*** Begin section ***
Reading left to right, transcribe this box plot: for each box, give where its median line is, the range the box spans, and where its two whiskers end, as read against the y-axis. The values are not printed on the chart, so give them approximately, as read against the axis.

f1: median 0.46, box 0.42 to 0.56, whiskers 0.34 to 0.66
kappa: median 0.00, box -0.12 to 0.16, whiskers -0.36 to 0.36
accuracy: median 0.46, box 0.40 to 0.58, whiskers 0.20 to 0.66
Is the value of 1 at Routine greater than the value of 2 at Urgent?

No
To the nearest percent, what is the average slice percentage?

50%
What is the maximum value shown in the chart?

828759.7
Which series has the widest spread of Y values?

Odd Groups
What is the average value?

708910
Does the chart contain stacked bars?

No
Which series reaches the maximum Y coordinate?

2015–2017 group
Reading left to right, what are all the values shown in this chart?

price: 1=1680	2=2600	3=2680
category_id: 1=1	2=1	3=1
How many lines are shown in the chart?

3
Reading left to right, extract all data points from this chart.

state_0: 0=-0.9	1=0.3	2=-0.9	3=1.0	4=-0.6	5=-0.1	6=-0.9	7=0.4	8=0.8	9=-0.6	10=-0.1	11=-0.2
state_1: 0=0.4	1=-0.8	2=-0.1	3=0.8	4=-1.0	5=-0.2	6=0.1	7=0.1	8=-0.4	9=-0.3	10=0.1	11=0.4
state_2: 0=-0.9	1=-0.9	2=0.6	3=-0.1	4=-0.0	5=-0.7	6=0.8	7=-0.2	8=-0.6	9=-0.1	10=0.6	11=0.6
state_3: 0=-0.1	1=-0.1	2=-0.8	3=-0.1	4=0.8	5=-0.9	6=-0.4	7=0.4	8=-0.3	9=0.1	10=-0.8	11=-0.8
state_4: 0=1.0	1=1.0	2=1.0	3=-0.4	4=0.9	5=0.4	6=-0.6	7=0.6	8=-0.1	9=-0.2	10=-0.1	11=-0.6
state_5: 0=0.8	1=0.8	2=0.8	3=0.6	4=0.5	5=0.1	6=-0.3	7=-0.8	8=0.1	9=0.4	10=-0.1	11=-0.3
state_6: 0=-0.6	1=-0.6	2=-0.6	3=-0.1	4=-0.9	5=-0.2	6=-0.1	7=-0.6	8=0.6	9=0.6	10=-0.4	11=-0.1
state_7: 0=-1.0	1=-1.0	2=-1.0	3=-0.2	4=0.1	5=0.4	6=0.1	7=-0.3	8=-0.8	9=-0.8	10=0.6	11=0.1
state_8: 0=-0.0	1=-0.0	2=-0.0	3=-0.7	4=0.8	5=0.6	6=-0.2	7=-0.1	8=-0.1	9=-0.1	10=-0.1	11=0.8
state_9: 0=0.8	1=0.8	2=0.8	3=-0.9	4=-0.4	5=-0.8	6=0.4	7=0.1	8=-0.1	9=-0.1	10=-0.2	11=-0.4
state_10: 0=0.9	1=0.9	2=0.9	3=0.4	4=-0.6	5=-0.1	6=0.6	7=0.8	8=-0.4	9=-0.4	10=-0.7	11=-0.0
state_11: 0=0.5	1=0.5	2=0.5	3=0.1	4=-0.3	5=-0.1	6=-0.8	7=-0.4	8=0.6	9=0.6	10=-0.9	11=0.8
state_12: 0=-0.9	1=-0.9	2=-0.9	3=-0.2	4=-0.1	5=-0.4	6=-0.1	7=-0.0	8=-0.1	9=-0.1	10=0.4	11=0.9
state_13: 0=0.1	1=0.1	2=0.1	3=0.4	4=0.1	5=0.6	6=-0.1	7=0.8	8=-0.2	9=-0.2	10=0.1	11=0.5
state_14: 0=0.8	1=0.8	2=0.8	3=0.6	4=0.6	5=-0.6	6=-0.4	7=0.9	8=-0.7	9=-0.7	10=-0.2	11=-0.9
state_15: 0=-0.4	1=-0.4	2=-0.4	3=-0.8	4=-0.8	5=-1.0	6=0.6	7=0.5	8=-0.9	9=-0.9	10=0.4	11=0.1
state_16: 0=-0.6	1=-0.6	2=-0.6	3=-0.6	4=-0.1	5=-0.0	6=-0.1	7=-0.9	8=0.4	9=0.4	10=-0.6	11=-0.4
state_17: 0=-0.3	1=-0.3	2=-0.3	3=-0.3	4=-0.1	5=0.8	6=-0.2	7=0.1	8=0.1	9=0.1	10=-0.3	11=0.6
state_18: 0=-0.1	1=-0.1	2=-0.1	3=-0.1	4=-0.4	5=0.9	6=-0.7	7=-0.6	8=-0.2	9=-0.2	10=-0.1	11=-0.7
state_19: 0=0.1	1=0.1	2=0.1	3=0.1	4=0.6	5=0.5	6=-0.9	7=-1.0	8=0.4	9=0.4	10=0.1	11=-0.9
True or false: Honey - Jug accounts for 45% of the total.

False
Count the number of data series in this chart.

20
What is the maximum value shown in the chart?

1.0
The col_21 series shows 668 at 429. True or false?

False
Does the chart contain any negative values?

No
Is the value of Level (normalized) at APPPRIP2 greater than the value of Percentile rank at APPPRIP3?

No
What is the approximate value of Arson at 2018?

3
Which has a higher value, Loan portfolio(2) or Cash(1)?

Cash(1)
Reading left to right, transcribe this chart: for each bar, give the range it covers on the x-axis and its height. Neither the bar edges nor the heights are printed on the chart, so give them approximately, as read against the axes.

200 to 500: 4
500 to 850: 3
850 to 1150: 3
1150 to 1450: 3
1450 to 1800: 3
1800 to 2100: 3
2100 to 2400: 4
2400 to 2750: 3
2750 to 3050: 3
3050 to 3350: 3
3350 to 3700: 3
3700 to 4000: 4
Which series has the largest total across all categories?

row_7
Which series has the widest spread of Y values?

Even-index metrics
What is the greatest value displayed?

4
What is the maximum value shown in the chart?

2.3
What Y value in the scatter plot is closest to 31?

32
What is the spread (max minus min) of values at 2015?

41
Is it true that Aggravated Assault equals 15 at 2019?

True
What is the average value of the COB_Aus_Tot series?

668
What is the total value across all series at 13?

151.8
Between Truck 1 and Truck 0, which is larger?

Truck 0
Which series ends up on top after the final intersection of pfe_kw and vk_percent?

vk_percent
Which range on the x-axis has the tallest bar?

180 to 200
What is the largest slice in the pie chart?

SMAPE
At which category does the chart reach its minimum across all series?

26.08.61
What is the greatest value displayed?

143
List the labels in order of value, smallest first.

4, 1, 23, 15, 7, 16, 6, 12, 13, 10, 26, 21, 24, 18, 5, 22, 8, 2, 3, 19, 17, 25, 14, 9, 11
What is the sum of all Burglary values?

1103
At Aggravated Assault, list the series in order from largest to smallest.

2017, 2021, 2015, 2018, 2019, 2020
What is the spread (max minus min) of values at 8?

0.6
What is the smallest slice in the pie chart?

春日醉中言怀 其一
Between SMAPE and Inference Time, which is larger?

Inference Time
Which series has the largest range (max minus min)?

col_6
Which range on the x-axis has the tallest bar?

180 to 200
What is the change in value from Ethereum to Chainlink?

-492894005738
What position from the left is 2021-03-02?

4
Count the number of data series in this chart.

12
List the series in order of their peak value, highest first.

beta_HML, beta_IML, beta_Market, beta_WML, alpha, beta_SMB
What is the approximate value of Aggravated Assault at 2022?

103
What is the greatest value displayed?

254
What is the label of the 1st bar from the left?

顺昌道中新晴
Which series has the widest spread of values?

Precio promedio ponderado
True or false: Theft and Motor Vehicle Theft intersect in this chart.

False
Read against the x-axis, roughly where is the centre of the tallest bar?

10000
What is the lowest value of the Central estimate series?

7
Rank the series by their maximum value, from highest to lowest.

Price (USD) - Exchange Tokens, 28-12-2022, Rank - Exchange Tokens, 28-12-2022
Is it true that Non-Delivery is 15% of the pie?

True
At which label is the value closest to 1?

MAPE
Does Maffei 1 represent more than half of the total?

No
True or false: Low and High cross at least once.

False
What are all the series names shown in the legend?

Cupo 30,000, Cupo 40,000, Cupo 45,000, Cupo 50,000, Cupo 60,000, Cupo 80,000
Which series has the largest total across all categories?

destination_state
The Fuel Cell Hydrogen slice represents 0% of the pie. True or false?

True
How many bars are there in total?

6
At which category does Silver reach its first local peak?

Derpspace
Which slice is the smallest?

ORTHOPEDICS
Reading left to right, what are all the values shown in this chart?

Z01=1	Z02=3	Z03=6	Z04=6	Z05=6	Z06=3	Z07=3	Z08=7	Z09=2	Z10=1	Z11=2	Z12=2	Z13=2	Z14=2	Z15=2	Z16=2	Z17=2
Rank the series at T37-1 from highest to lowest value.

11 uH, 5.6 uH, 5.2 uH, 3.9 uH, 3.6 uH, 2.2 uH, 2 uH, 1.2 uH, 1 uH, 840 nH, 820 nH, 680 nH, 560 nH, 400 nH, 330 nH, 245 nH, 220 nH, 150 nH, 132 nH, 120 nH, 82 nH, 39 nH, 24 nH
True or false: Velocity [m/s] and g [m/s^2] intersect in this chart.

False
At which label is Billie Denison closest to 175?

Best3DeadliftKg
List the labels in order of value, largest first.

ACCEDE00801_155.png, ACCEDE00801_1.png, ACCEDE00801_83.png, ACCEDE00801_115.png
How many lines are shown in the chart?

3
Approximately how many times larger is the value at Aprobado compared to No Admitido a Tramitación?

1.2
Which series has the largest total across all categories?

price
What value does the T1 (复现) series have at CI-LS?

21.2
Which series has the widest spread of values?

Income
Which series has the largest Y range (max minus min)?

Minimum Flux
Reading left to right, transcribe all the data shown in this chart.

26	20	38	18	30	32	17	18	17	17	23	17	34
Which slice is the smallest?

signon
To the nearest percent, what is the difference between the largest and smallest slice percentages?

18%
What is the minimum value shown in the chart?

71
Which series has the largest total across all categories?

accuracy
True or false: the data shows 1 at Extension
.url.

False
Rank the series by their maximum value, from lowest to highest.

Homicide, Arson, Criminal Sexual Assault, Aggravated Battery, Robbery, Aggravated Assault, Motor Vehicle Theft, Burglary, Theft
*** End section ***
◆ Directive ◆
Please repeat the lines above, the stretch from the line that contains "-492894005738" through the line that contains "At which label is the value closest to 1?", including both of those lines.

◆ Task output ◆
-492894005738
What position from the left is 2021-03-02?

4
Count the number of data series in this chart.

12
List the series in order of their peak value, highest first.

beta_HML, beta_IML, beta_Market, beta_WML, alpha, beta_SMB
What is the approximate value of Aggravated Assault at 2022?

103
What is the greatest value displayed?

254
What is the label of the 1st bar from the left?

顺昌道中新晴
Which series has the widest spread of values?

Precio promedio ponderado
True or false: Theft and Motor Vehicle Theft intersect in this chart.

False
Read against the x-axis, roughly where is the centre of the tallest bar?

10000
What is the lowest value of the Central estimate series?

7
Rank the series by their maximum value, from highest to lowest.

Price (USD) - Exchange Tokens, 28-12-2022, Rank - Exchange Tokens, 28-12-2022
Is it true that Non-Delivery is 15% of the pie?

True
At which label is the value closest to 1?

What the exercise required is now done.